### Records to process
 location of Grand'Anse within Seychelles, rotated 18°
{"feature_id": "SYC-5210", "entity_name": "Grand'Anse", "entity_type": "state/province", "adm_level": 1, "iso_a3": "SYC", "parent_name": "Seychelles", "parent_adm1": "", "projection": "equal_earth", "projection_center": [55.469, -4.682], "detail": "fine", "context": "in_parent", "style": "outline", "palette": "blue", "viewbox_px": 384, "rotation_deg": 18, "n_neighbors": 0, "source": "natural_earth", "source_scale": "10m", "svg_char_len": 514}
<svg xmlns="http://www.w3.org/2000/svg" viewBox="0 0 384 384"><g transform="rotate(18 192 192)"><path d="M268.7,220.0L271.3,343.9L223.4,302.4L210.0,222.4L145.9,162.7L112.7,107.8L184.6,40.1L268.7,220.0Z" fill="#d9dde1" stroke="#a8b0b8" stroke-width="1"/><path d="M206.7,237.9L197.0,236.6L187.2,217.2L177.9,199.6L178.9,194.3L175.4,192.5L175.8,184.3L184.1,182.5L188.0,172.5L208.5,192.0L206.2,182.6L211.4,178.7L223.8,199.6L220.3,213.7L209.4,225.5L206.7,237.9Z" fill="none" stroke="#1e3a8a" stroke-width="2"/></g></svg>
--
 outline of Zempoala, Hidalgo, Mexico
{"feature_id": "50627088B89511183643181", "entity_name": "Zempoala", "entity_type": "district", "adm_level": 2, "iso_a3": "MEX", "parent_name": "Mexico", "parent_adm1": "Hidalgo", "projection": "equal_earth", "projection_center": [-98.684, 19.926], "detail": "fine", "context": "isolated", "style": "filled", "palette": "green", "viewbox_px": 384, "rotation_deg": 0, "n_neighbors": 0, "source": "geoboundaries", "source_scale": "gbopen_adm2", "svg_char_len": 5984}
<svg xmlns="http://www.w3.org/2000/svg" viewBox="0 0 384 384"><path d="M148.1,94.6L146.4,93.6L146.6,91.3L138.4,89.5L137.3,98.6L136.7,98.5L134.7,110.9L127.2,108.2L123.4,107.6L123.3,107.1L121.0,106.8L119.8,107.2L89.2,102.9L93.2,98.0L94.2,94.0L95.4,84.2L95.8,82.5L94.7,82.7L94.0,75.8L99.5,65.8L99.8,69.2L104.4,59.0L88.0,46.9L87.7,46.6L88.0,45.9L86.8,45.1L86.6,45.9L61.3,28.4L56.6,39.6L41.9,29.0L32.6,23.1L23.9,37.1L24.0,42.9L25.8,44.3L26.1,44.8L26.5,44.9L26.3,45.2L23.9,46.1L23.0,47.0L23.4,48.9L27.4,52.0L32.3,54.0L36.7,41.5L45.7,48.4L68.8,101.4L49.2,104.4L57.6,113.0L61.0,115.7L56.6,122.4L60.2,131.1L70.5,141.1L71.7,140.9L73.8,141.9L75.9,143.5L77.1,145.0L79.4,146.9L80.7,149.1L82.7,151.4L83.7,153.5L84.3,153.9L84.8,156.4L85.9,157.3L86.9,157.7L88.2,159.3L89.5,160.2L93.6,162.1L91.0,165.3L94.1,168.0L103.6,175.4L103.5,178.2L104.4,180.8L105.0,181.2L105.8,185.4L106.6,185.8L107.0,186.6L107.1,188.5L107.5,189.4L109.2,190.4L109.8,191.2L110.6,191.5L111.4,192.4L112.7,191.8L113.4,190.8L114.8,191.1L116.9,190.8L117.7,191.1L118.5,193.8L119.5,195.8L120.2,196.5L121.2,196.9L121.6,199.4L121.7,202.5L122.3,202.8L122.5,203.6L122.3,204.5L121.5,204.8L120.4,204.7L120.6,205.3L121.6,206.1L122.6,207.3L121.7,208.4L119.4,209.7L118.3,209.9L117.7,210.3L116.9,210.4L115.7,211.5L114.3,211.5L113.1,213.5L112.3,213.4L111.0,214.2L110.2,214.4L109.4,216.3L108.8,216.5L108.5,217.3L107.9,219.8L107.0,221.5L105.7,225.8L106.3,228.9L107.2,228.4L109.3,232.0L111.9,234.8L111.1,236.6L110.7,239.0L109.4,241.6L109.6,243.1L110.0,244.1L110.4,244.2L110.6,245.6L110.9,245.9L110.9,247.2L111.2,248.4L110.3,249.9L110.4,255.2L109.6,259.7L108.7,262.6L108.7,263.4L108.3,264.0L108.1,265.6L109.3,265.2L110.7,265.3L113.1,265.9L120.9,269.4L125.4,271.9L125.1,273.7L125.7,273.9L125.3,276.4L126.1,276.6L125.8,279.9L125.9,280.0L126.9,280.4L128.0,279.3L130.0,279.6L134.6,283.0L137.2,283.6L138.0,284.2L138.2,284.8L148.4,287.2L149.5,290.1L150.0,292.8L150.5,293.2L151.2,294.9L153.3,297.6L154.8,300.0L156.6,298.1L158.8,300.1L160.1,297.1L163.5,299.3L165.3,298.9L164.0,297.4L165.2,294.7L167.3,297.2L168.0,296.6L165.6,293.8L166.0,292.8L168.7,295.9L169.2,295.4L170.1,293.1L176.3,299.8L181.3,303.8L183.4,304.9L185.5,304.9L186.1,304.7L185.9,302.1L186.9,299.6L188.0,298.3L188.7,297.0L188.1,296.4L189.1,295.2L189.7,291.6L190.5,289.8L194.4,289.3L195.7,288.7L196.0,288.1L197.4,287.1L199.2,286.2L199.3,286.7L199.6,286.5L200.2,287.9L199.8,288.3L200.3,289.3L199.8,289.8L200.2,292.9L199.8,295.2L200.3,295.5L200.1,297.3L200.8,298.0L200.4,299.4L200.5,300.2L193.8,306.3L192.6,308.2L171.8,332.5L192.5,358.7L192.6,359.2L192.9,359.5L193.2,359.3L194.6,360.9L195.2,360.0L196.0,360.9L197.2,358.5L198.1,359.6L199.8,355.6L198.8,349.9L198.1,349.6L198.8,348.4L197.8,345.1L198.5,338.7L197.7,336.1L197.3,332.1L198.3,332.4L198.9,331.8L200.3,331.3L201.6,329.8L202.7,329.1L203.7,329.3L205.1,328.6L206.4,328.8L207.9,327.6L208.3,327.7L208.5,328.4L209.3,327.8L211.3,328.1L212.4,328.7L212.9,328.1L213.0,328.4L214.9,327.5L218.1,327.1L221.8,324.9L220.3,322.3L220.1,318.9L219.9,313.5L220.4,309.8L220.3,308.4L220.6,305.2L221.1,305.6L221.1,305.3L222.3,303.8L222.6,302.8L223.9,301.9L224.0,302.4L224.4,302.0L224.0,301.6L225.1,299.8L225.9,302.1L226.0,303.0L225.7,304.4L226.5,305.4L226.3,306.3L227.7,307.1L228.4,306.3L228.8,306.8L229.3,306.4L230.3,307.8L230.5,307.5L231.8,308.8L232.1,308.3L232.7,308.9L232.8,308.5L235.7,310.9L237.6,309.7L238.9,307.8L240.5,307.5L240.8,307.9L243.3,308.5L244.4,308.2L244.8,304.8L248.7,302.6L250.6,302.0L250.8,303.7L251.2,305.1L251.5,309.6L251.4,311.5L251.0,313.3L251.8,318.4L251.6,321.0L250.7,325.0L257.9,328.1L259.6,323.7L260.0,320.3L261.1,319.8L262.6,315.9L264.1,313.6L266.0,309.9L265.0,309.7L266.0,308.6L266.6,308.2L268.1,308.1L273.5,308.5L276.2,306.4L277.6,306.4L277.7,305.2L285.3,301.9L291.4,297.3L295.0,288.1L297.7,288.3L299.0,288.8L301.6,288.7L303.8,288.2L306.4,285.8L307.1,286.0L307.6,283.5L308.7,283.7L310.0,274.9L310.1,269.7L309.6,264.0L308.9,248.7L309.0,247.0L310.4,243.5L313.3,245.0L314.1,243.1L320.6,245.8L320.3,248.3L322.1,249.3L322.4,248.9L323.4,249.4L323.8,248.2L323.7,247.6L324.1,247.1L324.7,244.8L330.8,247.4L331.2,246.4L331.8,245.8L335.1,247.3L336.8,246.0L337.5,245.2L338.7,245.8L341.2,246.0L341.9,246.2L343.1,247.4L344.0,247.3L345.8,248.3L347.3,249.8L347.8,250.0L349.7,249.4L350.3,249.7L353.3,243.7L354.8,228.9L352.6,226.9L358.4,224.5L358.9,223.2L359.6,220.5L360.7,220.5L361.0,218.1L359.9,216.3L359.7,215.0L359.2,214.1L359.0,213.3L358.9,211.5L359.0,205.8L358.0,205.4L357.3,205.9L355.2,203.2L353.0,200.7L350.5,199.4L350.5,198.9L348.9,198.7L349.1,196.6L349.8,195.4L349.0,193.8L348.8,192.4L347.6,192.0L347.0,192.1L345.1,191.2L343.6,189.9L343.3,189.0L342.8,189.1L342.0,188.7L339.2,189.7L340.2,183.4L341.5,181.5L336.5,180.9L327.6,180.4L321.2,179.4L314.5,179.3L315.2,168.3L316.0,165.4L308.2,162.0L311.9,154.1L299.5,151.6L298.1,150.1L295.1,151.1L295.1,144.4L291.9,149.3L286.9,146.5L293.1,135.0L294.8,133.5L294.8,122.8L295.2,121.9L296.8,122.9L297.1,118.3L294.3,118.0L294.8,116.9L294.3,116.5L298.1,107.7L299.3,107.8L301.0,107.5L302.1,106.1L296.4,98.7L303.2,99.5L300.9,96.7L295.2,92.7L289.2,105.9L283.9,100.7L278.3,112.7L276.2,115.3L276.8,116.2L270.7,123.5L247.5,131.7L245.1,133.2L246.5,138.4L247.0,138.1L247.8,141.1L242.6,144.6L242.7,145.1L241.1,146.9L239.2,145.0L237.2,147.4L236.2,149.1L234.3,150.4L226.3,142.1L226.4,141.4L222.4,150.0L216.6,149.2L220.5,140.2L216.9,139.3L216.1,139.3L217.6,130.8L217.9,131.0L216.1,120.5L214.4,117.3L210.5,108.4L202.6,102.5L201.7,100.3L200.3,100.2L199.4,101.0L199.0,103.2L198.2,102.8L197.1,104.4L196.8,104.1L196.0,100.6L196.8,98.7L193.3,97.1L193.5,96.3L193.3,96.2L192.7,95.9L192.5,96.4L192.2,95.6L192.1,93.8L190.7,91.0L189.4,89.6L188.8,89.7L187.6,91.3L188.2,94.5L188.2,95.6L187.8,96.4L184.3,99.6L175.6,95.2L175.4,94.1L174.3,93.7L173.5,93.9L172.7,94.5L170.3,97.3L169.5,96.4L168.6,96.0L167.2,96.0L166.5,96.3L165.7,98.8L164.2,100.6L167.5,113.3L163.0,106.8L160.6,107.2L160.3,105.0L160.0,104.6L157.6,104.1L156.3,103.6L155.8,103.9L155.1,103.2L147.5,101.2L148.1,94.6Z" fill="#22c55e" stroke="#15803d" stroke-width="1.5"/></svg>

### Short problem
Count the lines in the entries above that contain the word "Mexico", and reply with the number alone.

### Result for this exercise
2